## Exercise goal
Produce a character-for-character copy of the data below.

## Stored data entries
******************************
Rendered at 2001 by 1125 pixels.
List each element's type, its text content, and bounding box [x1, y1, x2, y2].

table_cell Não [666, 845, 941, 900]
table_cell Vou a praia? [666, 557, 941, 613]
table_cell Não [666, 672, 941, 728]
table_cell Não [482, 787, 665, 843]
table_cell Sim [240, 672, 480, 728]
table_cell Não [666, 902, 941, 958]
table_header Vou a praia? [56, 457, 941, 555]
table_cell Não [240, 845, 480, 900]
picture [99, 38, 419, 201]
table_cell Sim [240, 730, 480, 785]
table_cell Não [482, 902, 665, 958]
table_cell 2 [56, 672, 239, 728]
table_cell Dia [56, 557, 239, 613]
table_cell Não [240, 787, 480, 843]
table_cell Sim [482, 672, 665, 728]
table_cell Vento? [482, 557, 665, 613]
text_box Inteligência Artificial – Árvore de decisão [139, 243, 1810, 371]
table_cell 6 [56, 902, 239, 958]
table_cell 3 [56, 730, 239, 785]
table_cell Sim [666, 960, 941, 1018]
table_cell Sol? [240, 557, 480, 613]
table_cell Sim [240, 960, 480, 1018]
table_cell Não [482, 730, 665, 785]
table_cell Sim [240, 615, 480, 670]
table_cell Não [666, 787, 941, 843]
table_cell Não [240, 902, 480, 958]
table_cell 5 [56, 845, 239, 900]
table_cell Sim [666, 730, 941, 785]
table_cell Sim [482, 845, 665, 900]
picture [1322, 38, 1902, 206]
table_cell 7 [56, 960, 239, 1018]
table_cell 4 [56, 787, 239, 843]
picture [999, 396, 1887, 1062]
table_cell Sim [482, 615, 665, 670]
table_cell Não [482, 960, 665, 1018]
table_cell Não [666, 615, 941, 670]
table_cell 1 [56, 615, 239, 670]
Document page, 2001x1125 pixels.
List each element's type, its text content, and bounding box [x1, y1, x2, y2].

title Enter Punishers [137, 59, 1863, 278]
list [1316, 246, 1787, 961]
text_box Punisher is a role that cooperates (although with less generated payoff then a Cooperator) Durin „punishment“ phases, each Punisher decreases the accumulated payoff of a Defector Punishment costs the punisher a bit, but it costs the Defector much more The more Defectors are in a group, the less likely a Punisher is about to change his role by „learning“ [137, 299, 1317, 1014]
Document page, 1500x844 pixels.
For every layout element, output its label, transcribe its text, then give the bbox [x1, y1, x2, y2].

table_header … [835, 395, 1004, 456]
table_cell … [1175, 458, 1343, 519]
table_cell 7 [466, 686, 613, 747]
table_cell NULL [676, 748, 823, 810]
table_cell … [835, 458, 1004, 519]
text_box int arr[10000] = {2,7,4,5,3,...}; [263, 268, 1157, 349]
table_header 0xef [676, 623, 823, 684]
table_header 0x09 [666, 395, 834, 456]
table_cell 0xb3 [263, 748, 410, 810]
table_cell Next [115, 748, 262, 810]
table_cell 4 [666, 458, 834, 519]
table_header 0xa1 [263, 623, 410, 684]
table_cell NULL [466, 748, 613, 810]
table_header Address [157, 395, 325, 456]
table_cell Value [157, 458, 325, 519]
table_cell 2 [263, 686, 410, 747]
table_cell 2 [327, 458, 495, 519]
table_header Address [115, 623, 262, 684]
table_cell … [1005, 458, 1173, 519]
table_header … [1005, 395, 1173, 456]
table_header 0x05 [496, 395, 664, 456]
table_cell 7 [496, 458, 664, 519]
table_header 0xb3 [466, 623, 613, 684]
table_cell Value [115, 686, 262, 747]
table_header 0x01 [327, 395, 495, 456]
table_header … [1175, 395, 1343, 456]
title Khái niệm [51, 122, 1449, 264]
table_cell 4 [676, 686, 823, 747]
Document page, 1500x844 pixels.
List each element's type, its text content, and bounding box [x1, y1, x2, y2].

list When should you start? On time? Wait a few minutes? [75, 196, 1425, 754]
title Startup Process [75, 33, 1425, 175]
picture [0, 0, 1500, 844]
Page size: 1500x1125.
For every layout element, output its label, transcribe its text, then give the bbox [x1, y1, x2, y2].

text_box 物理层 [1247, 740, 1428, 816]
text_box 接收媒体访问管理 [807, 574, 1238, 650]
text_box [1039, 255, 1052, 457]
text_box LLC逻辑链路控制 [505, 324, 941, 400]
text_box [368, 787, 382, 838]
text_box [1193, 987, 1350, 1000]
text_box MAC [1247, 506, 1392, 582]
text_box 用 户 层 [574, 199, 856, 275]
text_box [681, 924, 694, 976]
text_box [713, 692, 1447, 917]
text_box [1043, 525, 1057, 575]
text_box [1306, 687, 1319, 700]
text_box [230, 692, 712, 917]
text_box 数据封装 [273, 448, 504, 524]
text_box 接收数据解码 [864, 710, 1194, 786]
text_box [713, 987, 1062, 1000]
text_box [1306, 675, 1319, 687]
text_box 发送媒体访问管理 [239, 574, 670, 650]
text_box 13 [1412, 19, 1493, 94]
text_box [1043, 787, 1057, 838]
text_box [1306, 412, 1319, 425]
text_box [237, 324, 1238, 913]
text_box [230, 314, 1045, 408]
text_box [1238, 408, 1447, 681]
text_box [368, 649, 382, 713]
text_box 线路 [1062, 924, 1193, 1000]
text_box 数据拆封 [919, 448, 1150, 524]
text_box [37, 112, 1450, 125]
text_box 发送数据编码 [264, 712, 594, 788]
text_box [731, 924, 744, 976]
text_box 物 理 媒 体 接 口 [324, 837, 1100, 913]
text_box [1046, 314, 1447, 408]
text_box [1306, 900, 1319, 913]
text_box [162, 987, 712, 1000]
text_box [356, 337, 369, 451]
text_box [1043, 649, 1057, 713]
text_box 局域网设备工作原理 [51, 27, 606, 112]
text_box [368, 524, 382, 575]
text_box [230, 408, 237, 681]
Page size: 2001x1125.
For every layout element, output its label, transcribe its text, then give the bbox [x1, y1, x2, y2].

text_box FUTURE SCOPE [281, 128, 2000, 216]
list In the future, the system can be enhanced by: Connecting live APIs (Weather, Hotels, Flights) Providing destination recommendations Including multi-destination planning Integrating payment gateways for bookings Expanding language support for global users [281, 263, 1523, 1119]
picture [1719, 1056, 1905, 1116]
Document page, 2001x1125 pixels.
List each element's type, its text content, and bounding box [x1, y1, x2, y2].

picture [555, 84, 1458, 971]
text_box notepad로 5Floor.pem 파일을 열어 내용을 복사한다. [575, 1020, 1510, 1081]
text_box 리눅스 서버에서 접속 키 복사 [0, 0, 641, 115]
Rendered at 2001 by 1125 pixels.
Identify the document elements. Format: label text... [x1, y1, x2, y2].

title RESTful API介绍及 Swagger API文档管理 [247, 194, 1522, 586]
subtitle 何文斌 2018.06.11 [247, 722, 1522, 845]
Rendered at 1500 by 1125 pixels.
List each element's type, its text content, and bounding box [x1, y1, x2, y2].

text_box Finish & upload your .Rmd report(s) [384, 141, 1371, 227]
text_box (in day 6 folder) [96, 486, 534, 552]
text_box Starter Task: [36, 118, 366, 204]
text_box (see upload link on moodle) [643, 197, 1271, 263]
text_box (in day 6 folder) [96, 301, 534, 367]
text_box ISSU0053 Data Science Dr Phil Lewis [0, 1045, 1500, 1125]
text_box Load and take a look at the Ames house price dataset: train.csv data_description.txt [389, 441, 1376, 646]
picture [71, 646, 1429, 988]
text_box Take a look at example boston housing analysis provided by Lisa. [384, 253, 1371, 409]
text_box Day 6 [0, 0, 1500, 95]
******************************
## Task answer
Rendered at 2001 by 1125 pixels.
List each element's type, its text content, and bounding box [x1, y1, x2, y2].

table_cell Não [666, 845, 941, 900]
table_cell Vou a praia? [666, 557, 941, 613]
table_cell Não [666, 672, 941, 728]
table_cell Não [482, 787, 665, 843]
table_cell Sim [240, 672, 480, 728]
table_cell Não [666, 902, 941, 958]
table_header Vou a praia? [56, 457, 941, 555]
table_cell Não [240, 845, 480, 900]
picture [99, 38, 419, 201]
table_cell Sim [240, 730, 480, 785]
table_cell Não [482, 902, 665, 958]
table_cell 2 [56, 672, 239, 728]
table_cell Dia [56, 557, 239, 613]
table_cell Não [240, 787, 480, 843]
table_cell Sim [482, 672, 665, 728]
table_cell Vento? [482, 557, 665, 613]
text_box Inteligência Artificial – Árvore de decisão [139, 243, 1810, 371]
table_cell 6 [56, 902, 239, 958]
table_cell 3 [56, 730, 239, 785]
table_cell Sim [666, 960, 941, 1018]
table_cell Sol? [240, 557, 480, 613]
table_cell Sim [240, 960, 480, 1018]
table_cell Não [482, 730, 665, 785]
table_cell Sim [240, 615, 480, 670]
table_cell Não [666, 787, 941, 843]
table_cell Não [240, 902, 480, 958]
table_cell 5 [56, 845, 239, 900]
table_cell Sim [666, 730, 941, 785]
table_cell Sim [482, 845, 665, 900]
picture [1322, 38, 1902, 206]
table_cell 7 [56, 960, 239, 1018]
table_cell 4 [56, 787, 239, 843]
picture [999, 396, 1887, 1062]
table_cell Sim [482, 615, 665, 670]
table_cell Não [482, 960, 665, 1018]
table_cell Não [666, 615, 941, 670]
table_cell 1 [56, 615, 239, 670]
Document page, 2001x1125 pixels.
List each element's type, its text content, and bounding box [x1, y1, x2, y2].

title Enter Punishers [137, 59, 1863, 278]
list [1316, 246, 1787, 961]
text_box Punisher is a role that cooperates (although with less generated payoff then a Cooperator) Durin „punishment“ phases, each Punisher decreases the accumulated payoff of a Defector Punishment costs the punisher a bit, but it costs the Defector much more The more Defectors are in a group, the less likely a Punisher is about to change his role by „learning“ [137, 299, 1317, 1014]
Document page, 1500x844 pixels.
For every layout element, output its label, transcribe its text, then give the bbox [x1, y1, x2, y2].

table_header … [835, 395, 1004, 456]
table_cell … [1175, 458, 1343, 519]
table_cell 7 [466, 686, 613, 747]
table_cell NULL [676, 748, 823, 810]
table_cell … [835, 458, 1004, 519]
text_box int arr[10000] = {2,7,4,5,3,...}; [263, 268, 1157, 349]
table_header 0xef [676, 623, 823, 684]
table_header 0x09 [666, 395, 834, 456]
table_cell 0xb3 [263, 748, 410, 810]
table_cell Next [115, 748, 262, 810]
table_cell 4 [666, 458, 834, 519]
table_header 0xa1 [263, 623, 410, 684]
table_cell NULL [466, 748, 613, 810]
table_header Address [157, 395, 325, 456]
table_cell Value [157, 458, 325, 519]
table_cell 2 [263, 686, 410, 747]
table_cell 2 [327, 458, 495, 519]
table_header Address [115, 623, 262, 684]
table_cell … [1005, 458, 1173, 519]
table_header … [1005, 395, 1173, 456]
table_header 0x05 [496, 395, 664, 456]
table_cell 7 [496, 458, 664, 519]
table_header 0xb3 [466, 623, 613, 684]
table_cell Value [115, 686, 262, 747]
table_header 0x01 [327, 395, 495, 456]
table_header … [1175, 395, 1343, 456]
title Khái niệm [51, 122, 1449, 264]
table_cell 4 [676, 686, 823, 747]
Document page, 1500x844 pixels.
List each element's type, its text content, and bounding box [x1, y1, x2, y2].

list When should you start? On time? Wait a few minutes? [75, 196, 1425, 754]
title Startup Process [75, 33, 1425, 175]
picture [0, 0, 1500, 844]
Page size: 1500x1125.
For every layout element, output its label, transcribe its text, then give the bbox [x1, y1, x2, y2].

text_box 物理层 [1247, 740, 1428, 816]
text_box 接收媒体访问管理 [807, 574, 1238, 650]
text_box [1039, 255, 1052, 457]
text_box LLC逻辑链路控制 [505, 324, 941, 400]
text_box [368, 787, 382, 838]
text_box [1193, 987, 1350, 1000]
text_box MAC [1247, 506, 1392, 582]
text_box 用 户 层 [574, 199, 856, 275]
text_box [681, 924, 694, 976]
text_box [713, 692, 1447, 917]
text_box [1043, 525, 1057, 575]
text_box [1306, 687, 1319, 700]
text_box [230, 692, 712, 917]
text_box 数据封装 [273, 448, 504, 524]
text_box 接收数据解码 [864, 710, 1194, 786]
text_box [713, 987, 1062, 1000]
text_box [1306, 675, 1319, 687]
text_box 发送媒体访问管理 [239, 574, 670, 650]
text_box 13 [1412, 19, 1493, 94]
text_box [1043, 787, 1057, 838]
text_box [1306, 412, 1319, 425]
text_box [237, 324, 1238, 913]
text_box [230, 314, 1045, 408]
text_box [1238, 408, 1447, 681]
text_box [368, 649, 382, 713]
text_box 线路 [1062, 924, 1193, 1000]
text_box 数据拆封 [919, 448, 1150, 524]
text_box [37, 112, 1450, 125]
text_box 发送数据编码 [264, 712, 594, 788]
text_box [731, 924, 744, 976]
text_box 物 理 媒 体 接 口 [324, 837, 1100, 913]
text_box [1046, 314, 1447, 408]
text_box [1306, 900, 1319, 913]
text_box [162, 987, 712, 1000]
text_box [356, 337, 369, 451]
text_box [1043, 649, 1057, 713]
text_box 局域网设备工作原理 [51, 27, 606, 112]
text_box [368, 524, 382, 575]
text_box [230, 408, 237, 681]
Page size: 2001x1125.
For every layout element, output its label, transcribe its text, then give the bbox [x1, y1, x2, y2].

text_box FUTURE SCOPE [281, 128, 2000, 216]
list In the future, the system can be enhanced by: Connecting live APIs (Weather, Hotels, Flights) Providing destination recommendations Including multi-destination planning Integrating payment gateways for bookings Expanding language support for global users [281, 263, 1523, 1119]
picture [1719, 1056, 1905, 1116]
Document page, 2001x1125 pixels.
List each element's type, its text content, and bounding box [x1, y1, x2, y2].

picture [555, 84, 1458, 971]
text_box notepad로 5Floor.pem 파일을 열어 내용을 복사한다. [575, 1020, 1510, 1081]
text_box 리눅스 서버에서 접속 키 복사 [0, 0, 641, 115]
Rendered at 2001 by 1125 pixels.
Identify the document elements. Format: label text... [x1, y1, x2, y2].

title RESTful API介绍及 Swagger API文档管理 [247, 194, 1522, 586]
subtitle 何文斌 2018.06.11 [247, 722, 1522, 845]
Rendered at 1500 by 1125 pixels.
List each element's type, its text content, and bounding box [x1, y1, x2, y2].

text_box Finish & upload your .Rmd report(s) [384, 141, 1371, 227]
text_box (in day 6 folder) [96, 486, 534, 552]
text_box Starter Task: [36, 118, 366, 204]
text_box (see upload link on moodle) [643, 197, 1271, 263]
text_box (in day 6 folder) [96, 301, 534, 367]
text_box ISSU0053 Data Science Dr Phil Lewis [0, 1045, 1500, 1125]
text_box Load and take a look at the Ames house price dataset: train.csv data_description.txt [389, 441, 1376, 646]
picture [71, 646, 1429, 988]
text_box Take a look at example boston housing analysis provided by Lisa. [384, 253, 1371, 409]
text_box Day 6 [0, 0, 1500, 95]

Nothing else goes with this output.